▶ **SHORT TASK**
Locate each line in the rows that contains the string "start", and copy those lines.

Dataset excerpts
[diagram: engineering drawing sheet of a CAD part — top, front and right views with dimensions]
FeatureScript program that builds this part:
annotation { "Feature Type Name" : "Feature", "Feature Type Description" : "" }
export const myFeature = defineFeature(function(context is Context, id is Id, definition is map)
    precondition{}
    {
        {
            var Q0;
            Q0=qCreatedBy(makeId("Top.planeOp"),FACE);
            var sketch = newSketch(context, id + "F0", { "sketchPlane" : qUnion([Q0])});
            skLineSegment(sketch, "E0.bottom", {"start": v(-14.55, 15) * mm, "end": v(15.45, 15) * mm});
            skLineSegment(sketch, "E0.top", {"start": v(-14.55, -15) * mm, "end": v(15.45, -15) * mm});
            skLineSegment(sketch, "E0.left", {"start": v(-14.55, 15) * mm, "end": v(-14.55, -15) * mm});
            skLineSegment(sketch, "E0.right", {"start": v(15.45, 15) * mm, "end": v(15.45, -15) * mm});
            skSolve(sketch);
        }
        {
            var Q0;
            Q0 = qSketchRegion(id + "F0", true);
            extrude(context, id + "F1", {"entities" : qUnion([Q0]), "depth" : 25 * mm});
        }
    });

▶ **RESPONSE TO THIS TASK**
            skLineSegment(sketch, "E0.bottom", {"start": v(-14.55, 15) * mm, "end": v(15.45, 15) * mm});
            skLineSegment(sketch, "E0.top", {"start": v(-14.55, -15) * mm, "end": v(15.45, -15) * mm});
            skLineSegment(sketch, "E0.left", {"start": v(-14.55, 15) * mm, "end": v(-14.55, -15) * mm});
            skLineSegment(sketch, "E0.right", {"start": v(15.45, 15) * mm, "end": v(15.45, -15) * mm});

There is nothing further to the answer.